I was also honored to receive the AMA Foundation Excellence in Medicine Leadership award and the Special Recognition award from the Pennsylvania Chapter of the American College of Physicians. In medical school, I was recognized as a Medical Humanities Scholar, a Women’s Health Scholar, and a Health Equity Scholar.

Advice I’d give to those interested in pursuing a career in medicine: It is a long but worthwhile journey and it’s up to you how you get to the endpoint. You can get through medical school by just focusing on the books, but I’ve found that being part of something larger, like the AMA, has not only kept me sane through the endless studying, but also allows me to care for patients outside the clinic. The length of your white coat does not determine how much you can do for your patients. Figure out what you are passionate about and find ways to incorporate that into your medical career—whether it’s through policy, education, or public health. The beauty of medicine is that it is an interdisciplinary effort.

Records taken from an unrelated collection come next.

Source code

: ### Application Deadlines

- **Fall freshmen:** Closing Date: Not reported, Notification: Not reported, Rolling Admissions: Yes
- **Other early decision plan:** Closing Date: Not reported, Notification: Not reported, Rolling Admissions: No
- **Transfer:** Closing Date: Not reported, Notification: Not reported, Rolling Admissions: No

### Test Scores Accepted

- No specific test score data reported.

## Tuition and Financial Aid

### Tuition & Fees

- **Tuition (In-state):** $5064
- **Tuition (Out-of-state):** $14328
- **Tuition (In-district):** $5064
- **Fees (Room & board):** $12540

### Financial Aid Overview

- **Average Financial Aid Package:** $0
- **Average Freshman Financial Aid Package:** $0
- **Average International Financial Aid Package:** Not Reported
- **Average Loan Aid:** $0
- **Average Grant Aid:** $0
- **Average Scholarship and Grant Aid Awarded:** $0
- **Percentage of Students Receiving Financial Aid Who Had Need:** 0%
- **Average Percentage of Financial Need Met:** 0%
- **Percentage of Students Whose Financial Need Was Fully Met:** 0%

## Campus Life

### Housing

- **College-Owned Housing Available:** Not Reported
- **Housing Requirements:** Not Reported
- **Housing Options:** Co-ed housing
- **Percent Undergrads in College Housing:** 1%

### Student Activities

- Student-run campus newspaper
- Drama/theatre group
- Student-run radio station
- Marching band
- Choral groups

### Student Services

How I give back to the community: An issue that is particularly close to my heart is that of vulnerable populations and health disparities. During medical school, I started a project called Homeless but Human through which I’ve spoken with homeless people in several cities across the country—from Philadelphia to Phoenix to Palo Alto—to better understand this public health crisis. During these conversations, I asked them to tell me something about themselves that they wished people knew when they walked past them, as well as something they’ve had said to them that hurt them.

It has honestly been one of the most powerful experiences of my life to see the level of positivity they maintain, to hear their hopes and dreams, and to identify the vast differences in health care services for this population across the country, while also seeing the similarities we all share. I can then use what I have learned from these stories to help craft meaningful policy through the AMA and give a voice to the voiceless.

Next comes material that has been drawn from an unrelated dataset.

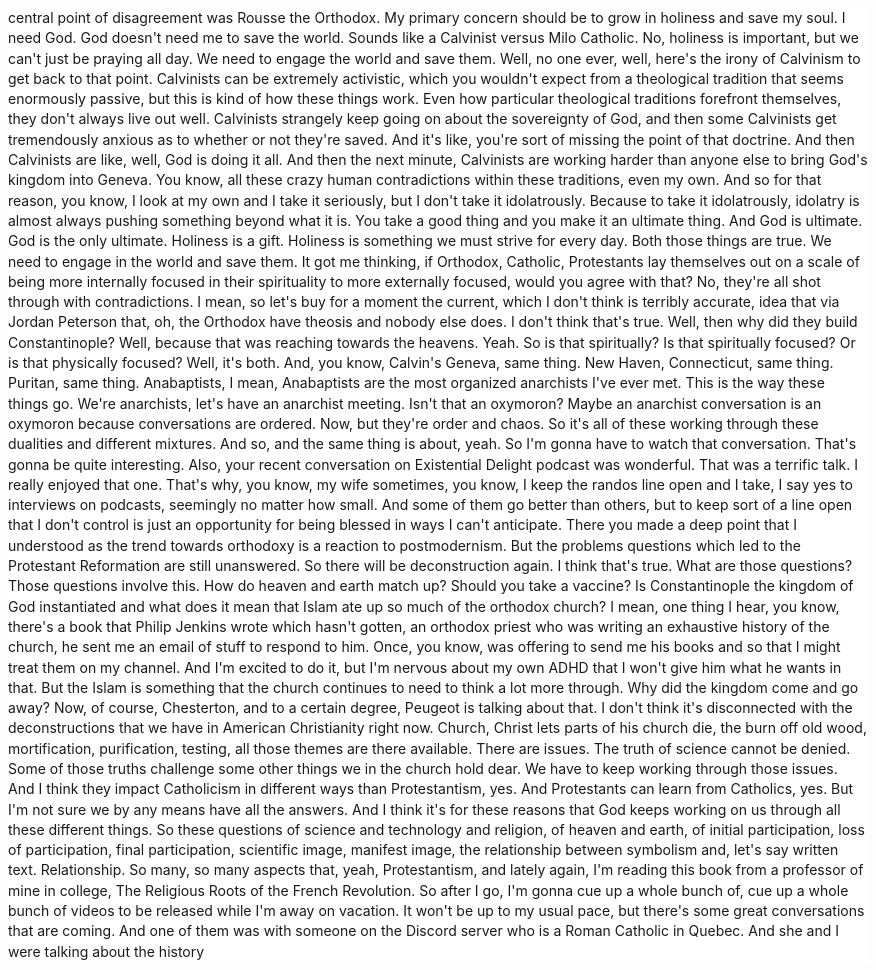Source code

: central point of disagreement was Rousse the Orthodox. My primary concern should be to grow in holiness and save my soul. I need God. God doesn't need me to save the world. Sounds like a Calvinist versus Milo Catholic. No, holiness is important, but we can't just be praying all day. We need to engage the world and save them. Well, no one ever, well, here's the irony of Calvinism to get back to that point. Calvinists can be extremely activistic, which you wouldn't expect from a theological tradition that seems enormously passive, but this is kind of how these things work. Even how particular theological traditions forefront themselves, they don't always live out well. Calvinists strangely keep going on about the sovereignty of God, and then some Calvinists get tremendously anxious as to whether or not they're saved. And it's like, you're sort of missing the point of that doctrine. And then Calvinists are like, well, God is doing it all. And then the next minute, Calvinists are working harder than anyone else to bring God's kingdom into Geneva. You know, all these crazy human contradictions within these traditions, even my own. And so for that reason, you know, I look at my own and I take it seriously, but I don't take it idolatrously. Because to take it idolatrously, idolatry is almost always pushing something beyond what it is. You take a good thing and you make it an ultimate thing. And God is ultimate. God is the only ultimate. Holiness is a gift. Holiness is something we must strive for every day. Both those things are true. We need to engage in the world and save them. It got me thinking, if Orthodox, Catholic, Protestants lay themselves out on a scale of being more internally focused in their spirituality to more externally focused, would you agree with that? No, they're all shot through with contradictions. I mean, so let's buy for a moment the current, which I don't think is terribly accurate, idea that via Jordan Peterson that, oh, the Orthodox have theosis and nobody else does. I don't think that's true. Well, then why did they build Constantinople? Well, because that was reaching towards the heavens. Yeah. So is that spiritually? Is that spiritually focused? Or is that physically focused? Well, it's both. And, you know, Calvin's Geneva, same thing. New Haven, Connecticut, same thing. Puritan, same thing. Anabaptists, I mean, Anabaptists are the most organized anarchists I've ever met. This is the way these things go. We're anarchists, let's have an anarchist meeting. Isn't that an oxymoron? Maybe an anarchist conversation is an oxymoron because conversations are ordered. Now, but they're order and chaos. So it's all of these working through these dualities and different mixtures. And so, and the same thing is about, yeah. So I'm gonna have to watch that conversation. That's gonna be quite interesting. Also, your recent conversation on Existential Delight podcast was wonderful. That was a terrific talk. I really enjoyed that one. That's why, you know, my wife sometimes, you know, I keep the randos line open and I take, I say yes to interviews on podcasts, seemingly no matter how small. And some of them go better than others, but to keep sort of a line open that I don't control is just an opportunity for being blessed in ways I can't anticipate. There you made a deep point that I understood as the trend towards orthodoxy is a reaction to postmodernism. But the problems questions which led to the Protestant Reformation are still unanswered. So there will be deconstruction again. I think that's true. What are those questions? Those questions involve this. How do heaven and earth match up? Should you take a vaccine? Is Constantinople the kingdom of God instantiated and what does it mean that Islam ate up so much of the orthodox church? I mean, one thing I hear, you know, there's a book that Philip Jenkins wrote which hasn't gotten, an orthodox priest who was writing an exhaustive history of the church, he sent me an email of stuff to respond to him. Once, you know, was offering to send me his books and so that I might treat them on my channel. And I'm excited to do it, but I'm nervous about my own ADHD that I won't give him what he wants in that. But the Islam is something that the church continues to need to think a lot more through. Why did the kingdom come and go away? Now, of course, Chesterton, and to a certain degree, Peugeot is talking about that. I don't think it's disconnected with the deconstructions that we have in American Christianity right now. Church, Christ lets parts of his church die, the burn off old wood, mortification, purification, testing, all those themes are there available. There are issues. The truth of science cannot be denied. Some of those truths challenge some other things we in the church hold dear. We have to keep working through those issues. And I think they impact Catholicism in different ways than Protestantism, yes. And Protestants can learn from Catholics, yes. But I'm not sure we by any means have all the answers. And I think it's for these reasons that God keeps working on us through all these different things. So these questions of science and technology and religion, of heaven and earth, of initial participation, loss of participation, final participation, scientific image, manifest image, the relationship between symbolism and, let's say written text. Relationship. So many, so many aspects that, yeah, Protestantism, and lately again, I'm reading this book from a professor of mine in college, The Religious Roots of the French Revolution. So after I go, I'm gonna cue up a whole bunch of, cue up a whole bunch of videos to be released while I'm away on vacation. It won't be up to my usual pace, but there's some great conversations that are coming. And one of them was with someone on the Discord server who is a Roman Catholic in Quebec. And she and I were talking about the history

The broad range of experiences I’ve encountered have truly been enlightening, from the Vietnam veteran to the young man with caudal regression syndrome to the domestic violence survivor to the undocumented immigrant who tried to follow the elusive American dream. When I have a rough day at work, I still look back at my conversations with these incredible individuals and am emboldened by their courage and reminded of why I decided to pursue this profession.

I will always remember what Led Zeppelin Dave—the first person I spoke with—told me, “No one wants to be forgotten like an old shoe. We all just want to be loved.” And if someone tells you “you’re not going to make it,” prove them wrong.

Aspect of my work that means the most: Without a doubt, the time that I get to spend speaking with patients and building relationships is what makes the years of arduous training and countless exams worth it. From the special education teacher to the racehorse breeder to the professional basketball player, there is a person beyond every patient. And it is this time that patients appreciate most too.

My hope for the future of medicine: That through interdisciplinary collaboration, we can create a more equitable health care landscape that addresses the whole patient, not just the clinical diagnosis. No number of prescriptions can truly treat a patient if we don’t consider social determinants of health. Physicians have an incredibly powerful voice and we shouldn’t be afraid to use it to advocate for our patients, no matter how uncomfortable it may initially feel.